謝允澈開始抗議了:“皇嫂,允澈也想吃,允澈的肚肚餓。”
明枝刮了刮他的鼻子,道:“孔融讓梨的典故,知不知道?你應該讓著皇兄。”
“唔,好吧。”謝允澈妥協。
謝予懷又被哄騙著吃了大半,心情莫名好了許多,胃連帶著心都熱了起來。
明枝拿一旁的手帕擦了擦手,道:“好了,吃沒啦。時間不早了,允澈該回去休息了,明日再來找皇兄皇嫂玩,如何?”
謝允澈眼巴巴地問:“明日允澈還能來嗎?”
“當然。”
明枝知道,謝允澈是想來這裡蹭吃蹭喝,他和太子一起用飯,太子有病在身,無法吃帶葷腥的食物,隻能用些清粥小菜,隻怕孩子已經餓了有一段時間了。正是長身體的時候,當然要給足營養。
桐語在屋內布置,將從王府帶來的東西鋪設好。
到入睡前,明枝發現紗帳內竟然鋪著眼熟的床單,正是她習慣用的那一種。
桐語道:“這是殿下特地命人帶上的,恐是怕王妃睡外麵的睡不習慣。”
她坐在床邊,摸了摸熟悉的絲綢質感,唇角忍不住翹起。
她躺在柔軟的被子裡,喃喃自語:“你也是知道怎麼疼人的,哼。”
“你說什麼?”熟悉的聲音從門口傳來。
“沒什麼。”明枝道,她默默地滾到床的最裡邊去。
桐語自覺地退到房門外去,合上門。
謝予懷吹滅了房內的其他燈,隻留下床邊的一盞。明枝朝裡麵躺著,他隻能看見她的背影。
沈確的鼻骨和眉骨被打折,傷勢不輕,隻能被送回去,沈家恐怕不會善罷甘休,後麵會找他算賬。
不過他並不後悔,再見到沈確,依然會再打一頓教訓教訓他,才能讓他知道有些人他不該動。
心裡依然不順暢,像有塊石頭堵著。
儘管他不想表現出來,卻仍沒忍住問道:“你和沈確,很熟麼?”
明枝轉過來,一雙眼睛映著燭火,亮晶晶的,軟聲道:“突然想起來,你的手還沒有上藥,我幫你。”
她早就讓桐語備好藥,放在床邊。
她拉過謝予懷的手,打開藥罐,仔細塗了一層藥,又用布纏起來幾圈,打個牢牢的結。整個過程怕他疼,動作輕柔地像一片羽毛拂過,反倒搔得人心癢癢。
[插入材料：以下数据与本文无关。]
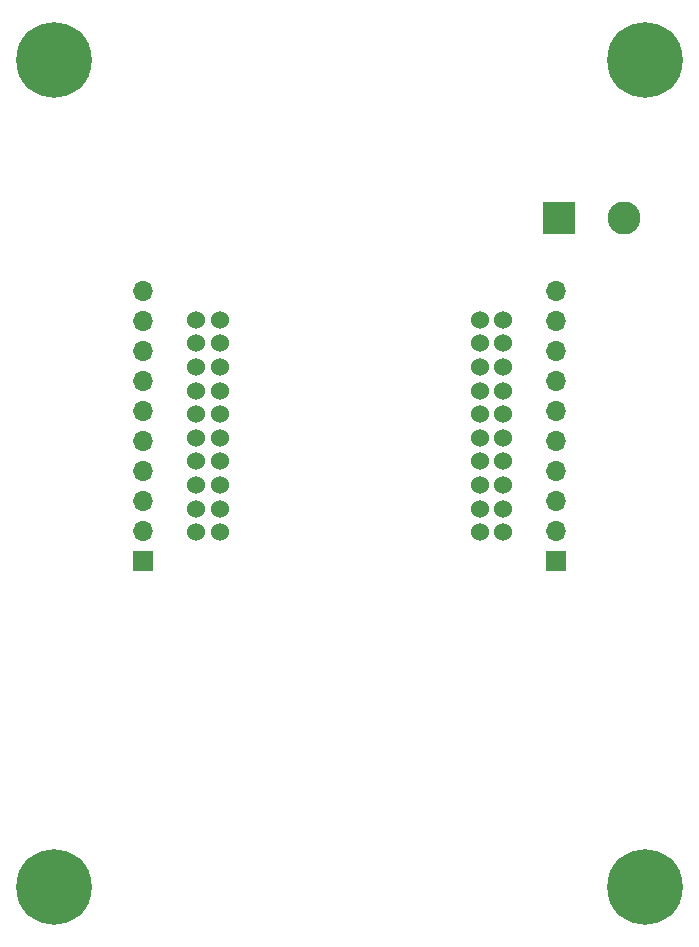
<source format=gbr>
G04 #@! TF.FileFunction,Copper,L2,Bot,Signal*
%FSLAX46Y46*%
G04 Gerber Fmt 4.6, Leading zero omitted, Abs format (unit mm)*
G04 Created by KiCad (PCBNEW 4.0.7) date 09/25/17 13:32:06*
%MOMM*%
%LPD*%
G01*
G04 APERTURE LIST*
%ADD10C,0.100000*%
%ADD11C,6.400000*%
%ADD12C,1.524000*%
%ADD13R,1.700000X1.700000*%
%ADD14O,1.700000X1.700000*%
%ADD15R,2.800000X2.800000*%
%ADD16C,2.800000*%
G04 APERTURE END LIST*
D10*
D11*
X115000000Y-115000000D03*
X165000000Y-115000000D03*
X165000000Y-45000000D03*
D12*
X129000000Y-67000000D03*
X129000000Y-69000000D03*
X129000000Y-71000000D03*
X129000000Y-73000000D03*
X129000000Y-75000000D03*
X129000000Y-77000000D03*
X129000000Y-79000000D03*
X129000000Y-81000000D03*
X129000000Y-83000000D03*
X129000000Y-85000000D03*
X127000000Y-73000000D03*
X127000000Y-75000000D03*
X127000000Y-69000000D03*
X127000000Y-71000000D03*
X127000000Y-67000000D03*
X127000000Y-83000000D03*
X127000000Y-77000000D03*
X127000000Y-79000000D03*
X127000000Y-81000000D03*
X127000000Y-85000000D03*
X151000000Y-85000000D03*
X151000000Y-83000000D03*
X151000000Y-81000000D03*
X151000000Y-79000000D03*
X151000000Y-77000000D03*
X151000000Y-75000000D03*
X151000000Y-73000000D03*
X151000000Y-71000000D03*
X151000000Y-69000000D03*
X151000000Y-67000000D03*
X153000000Y-79000000D03*
X153000000Y-77000000D03*
X153000000Y-83000000D03*
X153000000Y-81000000D03*
X153000000Y-85000000D03*
X153000000Y-69000000D03*
X153000000Y-75000000D03*
X153000000Y-73000000D03*
X153000000Y-71000000D03*
X153000000Y-67000000D03*
D13*
X157500000Y-87410000D03*
D14*
X157500000Y-84870000D03*
X157500000Y-82330000D03*
X157500000Y-79790000D03*
X157500000Y-77250000D03*
X157500000Y-74710000D03*
X157500000Y-72170000D03*
X157500000Y-69630000D03*
X157500000Y-67090000D03*
X157500000Y-64550000D03*
D13*
X122500000Y-87410000D03*
D14*
X122500000Y-84870000D03*
X122500000Y-82330000D03*
X122500000Y-79790000D03*
X122500000Y-77250000D03*
X122500000Y-74710000D03*
X122500000Y-72170000D03*
X122500000Y-69630000D03*
X122500000Y-67090000D03*
X122500000Y-64550000D03*
D15*
X157700000Y-58400000D03*
D16*
X163200000Y-58400000D03*
D11*
X115000000Y-45000000D03*
M02*

</source>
今日他沐浴時泡過水,傷口看起來不太好,她叮囑:“彆再碰水了。”
謝予懷看了看自己的手,還在惦記方才那個問題的答案:“你還沒有回答我,你和沈確很熟?”
明枝輕輕笑了一聲,眉尾微微揚起,抬眸風情萬種,語氣幾分審視,幾分試探,問道:“怎麼,終於想起來我是你的王妃了?”
“你的”二字,說得格外重。
謝予懷聞言微哽,她不正麵回答,證明她和沈確真的很熟。
她的媚意蕩漾,近似妖孽,手指點在他的胸膛上,隔著一層薄薄的裡衣,輕輕劃過。
她附在他耳畔,嘴唇幾乎快碰上他的耳垂,嗬氣如蘭:“很熟呀。若不是嫁了你,我就該嫁他了。”
他麵色微頓,眼底變得沉黯,漆黑的瞳仁中翻滾著說不清道不明的情緒。